BEGIN Listed records

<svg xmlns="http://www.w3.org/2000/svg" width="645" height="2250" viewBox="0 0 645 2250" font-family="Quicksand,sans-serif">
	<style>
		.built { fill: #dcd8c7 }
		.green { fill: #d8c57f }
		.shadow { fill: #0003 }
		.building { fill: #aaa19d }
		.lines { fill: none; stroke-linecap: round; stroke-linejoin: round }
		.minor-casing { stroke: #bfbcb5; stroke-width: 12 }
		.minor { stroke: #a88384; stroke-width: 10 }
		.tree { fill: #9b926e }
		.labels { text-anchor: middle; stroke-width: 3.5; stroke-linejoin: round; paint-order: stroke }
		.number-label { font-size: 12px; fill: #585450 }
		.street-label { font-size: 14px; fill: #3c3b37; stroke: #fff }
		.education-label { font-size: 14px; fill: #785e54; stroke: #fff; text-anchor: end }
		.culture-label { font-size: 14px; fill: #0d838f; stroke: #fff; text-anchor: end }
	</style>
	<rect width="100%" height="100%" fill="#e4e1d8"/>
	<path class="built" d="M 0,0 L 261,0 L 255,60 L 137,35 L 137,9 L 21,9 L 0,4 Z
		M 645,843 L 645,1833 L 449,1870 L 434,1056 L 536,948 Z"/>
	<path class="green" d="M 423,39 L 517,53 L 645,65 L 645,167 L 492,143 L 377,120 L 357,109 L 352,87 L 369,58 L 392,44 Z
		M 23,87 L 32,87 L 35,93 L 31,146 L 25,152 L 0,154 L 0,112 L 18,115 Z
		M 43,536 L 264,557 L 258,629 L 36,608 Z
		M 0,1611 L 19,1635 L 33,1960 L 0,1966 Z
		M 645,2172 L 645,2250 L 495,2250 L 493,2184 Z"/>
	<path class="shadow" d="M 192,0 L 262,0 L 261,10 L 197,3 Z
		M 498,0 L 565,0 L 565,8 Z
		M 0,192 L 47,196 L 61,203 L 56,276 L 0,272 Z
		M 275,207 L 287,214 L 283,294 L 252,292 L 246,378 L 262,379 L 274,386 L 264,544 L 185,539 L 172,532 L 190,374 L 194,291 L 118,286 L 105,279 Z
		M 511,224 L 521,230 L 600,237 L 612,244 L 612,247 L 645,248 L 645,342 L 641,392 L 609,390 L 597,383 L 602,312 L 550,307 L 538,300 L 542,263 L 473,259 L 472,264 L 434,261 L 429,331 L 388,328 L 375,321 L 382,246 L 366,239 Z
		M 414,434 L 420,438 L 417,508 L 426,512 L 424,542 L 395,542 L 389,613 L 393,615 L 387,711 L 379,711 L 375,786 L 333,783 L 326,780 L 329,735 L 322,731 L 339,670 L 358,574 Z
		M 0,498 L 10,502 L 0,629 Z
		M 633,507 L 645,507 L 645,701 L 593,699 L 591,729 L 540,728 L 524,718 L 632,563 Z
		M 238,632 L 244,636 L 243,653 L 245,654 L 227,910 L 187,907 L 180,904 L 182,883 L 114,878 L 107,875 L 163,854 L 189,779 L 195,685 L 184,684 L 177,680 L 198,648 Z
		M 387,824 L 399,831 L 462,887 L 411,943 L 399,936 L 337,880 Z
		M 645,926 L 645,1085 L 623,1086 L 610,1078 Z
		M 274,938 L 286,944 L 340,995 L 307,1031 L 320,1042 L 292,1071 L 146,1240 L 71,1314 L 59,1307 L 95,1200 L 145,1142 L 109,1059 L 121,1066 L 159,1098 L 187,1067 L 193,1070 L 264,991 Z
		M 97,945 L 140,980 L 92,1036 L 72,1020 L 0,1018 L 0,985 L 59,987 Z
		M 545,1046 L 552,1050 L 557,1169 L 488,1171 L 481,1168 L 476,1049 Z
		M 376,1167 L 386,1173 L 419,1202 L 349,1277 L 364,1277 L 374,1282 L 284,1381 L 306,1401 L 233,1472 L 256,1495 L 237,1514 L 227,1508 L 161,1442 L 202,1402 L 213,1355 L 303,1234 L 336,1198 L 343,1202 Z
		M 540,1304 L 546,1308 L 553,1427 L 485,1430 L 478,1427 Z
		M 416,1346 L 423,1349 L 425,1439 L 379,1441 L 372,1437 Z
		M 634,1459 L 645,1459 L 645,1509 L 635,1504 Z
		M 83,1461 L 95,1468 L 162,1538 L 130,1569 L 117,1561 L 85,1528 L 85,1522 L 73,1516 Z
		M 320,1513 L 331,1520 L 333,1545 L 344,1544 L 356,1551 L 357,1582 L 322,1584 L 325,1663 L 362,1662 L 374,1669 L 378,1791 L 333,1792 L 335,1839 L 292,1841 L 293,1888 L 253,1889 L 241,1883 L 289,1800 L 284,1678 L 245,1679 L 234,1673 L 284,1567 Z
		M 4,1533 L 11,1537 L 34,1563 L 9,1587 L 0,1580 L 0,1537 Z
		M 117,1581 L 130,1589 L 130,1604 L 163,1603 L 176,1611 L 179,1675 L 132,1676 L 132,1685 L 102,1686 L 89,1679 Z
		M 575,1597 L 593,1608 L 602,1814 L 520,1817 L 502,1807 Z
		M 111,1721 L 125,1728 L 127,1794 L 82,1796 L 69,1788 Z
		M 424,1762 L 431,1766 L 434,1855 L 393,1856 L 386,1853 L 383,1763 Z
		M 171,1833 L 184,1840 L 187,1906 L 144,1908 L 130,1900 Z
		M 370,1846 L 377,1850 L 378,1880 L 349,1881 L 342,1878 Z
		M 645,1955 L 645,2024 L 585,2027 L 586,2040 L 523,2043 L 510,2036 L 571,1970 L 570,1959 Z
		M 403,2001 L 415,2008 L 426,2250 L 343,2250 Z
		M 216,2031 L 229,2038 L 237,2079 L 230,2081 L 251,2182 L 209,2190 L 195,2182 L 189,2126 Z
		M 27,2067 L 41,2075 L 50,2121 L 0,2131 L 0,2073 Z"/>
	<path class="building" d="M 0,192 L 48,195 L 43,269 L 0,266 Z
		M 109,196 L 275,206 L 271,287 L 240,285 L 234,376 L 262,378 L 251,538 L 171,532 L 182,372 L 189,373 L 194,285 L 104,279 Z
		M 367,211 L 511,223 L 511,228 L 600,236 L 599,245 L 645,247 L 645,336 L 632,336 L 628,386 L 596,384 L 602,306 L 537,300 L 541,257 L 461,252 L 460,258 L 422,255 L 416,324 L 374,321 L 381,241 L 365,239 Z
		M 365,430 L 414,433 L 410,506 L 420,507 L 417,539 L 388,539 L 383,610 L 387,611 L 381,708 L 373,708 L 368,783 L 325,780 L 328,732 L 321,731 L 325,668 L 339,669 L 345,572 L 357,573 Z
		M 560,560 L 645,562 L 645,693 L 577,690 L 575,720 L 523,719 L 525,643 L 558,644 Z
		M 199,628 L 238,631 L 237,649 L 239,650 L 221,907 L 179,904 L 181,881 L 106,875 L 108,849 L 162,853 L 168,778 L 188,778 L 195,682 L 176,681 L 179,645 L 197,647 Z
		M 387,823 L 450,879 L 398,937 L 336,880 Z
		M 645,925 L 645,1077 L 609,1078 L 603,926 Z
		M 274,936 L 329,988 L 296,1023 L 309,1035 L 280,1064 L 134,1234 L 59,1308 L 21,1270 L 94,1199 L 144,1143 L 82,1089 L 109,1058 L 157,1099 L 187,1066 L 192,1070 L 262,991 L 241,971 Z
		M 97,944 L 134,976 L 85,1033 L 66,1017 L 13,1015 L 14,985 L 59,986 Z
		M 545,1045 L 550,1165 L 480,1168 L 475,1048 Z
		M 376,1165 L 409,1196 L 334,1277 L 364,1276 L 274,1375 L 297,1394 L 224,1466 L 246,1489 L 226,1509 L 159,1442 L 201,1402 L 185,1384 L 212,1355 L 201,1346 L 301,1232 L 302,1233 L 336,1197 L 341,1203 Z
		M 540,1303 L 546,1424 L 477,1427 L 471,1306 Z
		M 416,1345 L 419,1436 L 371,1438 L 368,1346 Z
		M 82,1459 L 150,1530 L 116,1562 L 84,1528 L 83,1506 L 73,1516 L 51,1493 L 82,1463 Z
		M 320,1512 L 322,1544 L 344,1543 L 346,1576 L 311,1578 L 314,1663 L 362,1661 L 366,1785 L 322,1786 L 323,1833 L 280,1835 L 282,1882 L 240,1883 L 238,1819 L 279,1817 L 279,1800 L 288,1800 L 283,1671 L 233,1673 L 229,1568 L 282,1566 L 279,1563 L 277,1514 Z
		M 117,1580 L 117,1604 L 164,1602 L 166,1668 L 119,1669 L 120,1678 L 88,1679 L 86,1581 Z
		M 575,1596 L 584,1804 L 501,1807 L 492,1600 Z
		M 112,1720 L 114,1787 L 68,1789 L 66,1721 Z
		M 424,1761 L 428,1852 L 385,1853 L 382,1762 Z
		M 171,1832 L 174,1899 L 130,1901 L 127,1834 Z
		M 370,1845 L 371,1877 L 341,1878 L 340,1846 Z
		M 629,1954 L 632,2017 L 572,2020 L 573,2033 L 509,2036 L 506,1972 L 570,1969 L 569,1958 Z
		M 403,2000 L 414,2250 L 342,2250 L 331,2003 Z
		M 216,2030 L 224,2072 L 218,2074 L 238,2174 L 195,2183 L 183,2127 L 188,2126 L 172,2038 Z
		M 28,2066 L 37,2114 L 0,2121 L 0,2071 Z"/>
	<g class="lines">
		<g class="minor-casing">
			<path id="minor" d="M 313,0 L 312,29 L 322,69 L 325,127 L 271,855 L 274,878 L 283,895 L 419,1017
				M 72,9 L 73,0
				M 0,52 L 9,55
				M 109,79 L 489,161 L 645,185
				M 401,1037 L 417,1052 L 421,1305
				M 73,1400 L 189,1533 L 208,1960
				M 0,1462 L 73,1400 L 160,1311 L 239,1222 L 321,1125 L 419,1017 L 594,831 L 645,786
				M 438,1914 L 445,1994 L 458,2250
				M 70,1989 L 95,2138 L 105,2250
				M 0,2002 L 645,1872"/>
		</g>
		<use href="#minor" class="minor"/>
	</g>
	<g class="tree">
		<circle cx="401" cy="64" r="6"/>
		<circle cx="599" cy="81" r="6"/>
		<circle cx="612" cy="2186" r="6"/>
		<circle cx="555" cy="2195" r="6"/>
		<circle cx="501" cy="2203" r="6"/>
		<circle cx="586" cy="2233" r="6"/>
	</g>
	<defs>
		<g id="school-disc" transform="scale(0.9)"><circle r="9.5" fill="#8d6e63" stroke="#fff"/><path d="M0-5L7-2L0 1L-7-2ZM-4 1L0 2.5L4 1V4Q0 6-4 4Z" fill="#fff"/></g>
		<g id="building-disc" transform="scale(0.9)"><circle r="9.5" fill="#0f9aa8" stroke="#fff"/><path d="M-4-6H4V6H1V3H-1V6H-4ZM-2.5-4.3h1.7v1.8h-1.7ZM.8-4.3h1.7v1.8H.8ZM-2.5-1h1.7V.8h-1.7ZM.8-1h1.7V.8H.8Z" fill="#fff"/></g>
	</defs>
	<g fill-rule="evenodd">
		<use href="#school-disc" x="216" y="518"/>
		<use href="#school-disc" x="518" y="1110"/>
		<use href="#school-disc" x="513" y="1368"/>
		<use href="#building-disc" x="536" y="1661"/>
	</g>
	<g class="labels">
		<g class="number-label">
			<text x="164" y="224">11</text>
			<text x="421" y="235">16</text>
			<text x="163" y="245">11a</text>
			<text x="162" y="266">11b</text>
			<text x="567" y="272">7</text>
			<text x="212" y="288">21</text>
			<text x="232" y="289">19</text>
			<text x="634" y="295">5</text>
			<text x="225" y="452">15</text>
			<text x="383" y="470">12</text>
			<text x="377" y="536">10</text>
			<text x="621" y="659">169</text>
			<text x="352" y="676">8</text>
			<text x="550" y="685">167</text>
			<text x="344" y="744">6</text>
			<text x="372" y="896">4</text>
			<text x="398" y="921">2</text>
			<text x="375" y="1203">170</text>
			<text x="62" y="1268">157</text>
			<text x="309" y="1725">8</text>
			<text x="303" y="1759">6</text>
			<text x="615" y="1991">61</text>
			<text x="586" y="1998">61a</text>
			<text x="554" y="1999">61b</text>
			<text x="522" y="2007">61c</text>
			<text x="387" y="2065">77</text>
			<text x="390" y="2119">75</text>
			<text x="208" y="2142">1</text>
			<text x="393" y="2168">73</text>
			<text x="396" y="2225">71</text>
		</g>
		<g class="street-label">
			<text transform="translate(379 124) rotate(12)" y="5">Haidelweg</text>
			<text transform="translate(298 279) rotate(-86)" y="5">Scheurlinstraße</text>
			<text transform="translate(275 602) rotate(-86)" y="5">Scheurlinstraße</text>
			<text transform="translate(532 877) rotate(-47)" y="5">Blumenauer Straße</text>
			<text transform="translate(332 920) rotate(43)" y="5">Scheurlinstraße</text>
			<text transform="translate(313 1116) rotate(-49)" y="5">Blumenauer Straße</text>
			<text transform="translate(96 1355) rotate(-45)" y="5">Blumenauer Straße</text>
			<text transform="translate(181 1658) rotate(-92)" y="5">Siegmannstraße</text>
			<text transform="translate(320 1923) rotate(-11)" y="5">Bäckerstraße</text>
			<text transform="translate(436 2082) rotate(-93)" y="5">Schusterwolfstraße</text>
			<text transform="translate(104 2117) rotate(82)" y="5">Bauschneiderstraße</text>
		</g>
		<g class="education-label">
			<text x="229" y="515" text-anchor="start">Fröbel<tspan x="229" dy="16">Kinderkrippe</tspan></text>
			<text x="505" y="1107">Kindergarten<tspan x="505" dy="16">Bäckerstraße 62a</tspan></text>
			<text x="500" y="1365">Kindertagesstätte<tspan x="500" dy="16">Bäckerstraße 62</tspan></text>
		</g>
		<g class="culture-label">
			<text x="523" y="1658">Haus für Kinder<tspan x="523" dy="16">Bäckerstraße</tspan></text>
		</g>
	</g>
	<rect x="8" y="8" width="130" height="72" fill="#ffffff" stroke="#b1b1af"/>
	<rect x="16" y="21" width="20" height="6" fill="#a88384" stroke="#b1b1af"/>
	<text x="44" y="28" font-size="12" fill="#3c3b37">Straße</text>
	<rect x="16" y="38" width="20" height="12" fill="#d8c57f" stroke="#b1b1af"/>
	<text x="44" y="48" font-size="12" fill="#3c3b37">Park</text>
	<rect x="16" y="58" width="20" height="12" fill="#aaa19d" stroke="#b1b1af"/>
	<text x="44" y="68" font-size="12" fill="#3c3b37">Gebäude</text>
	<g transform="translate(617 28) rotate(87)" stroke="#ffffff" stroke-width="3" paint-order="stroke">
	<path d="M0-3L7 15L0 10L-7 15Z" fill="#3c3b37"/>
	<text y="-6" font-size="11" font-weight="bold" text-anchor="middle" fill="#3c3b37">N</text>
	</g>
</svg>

END Listed records

● **What the task requires**:
Scan the records above for the word "lines". Show each line in which it appears.

● **Response**:
		.lines { fill: none; stroke-linecap: round; stroke-linejoin: round }
	<g class="lines">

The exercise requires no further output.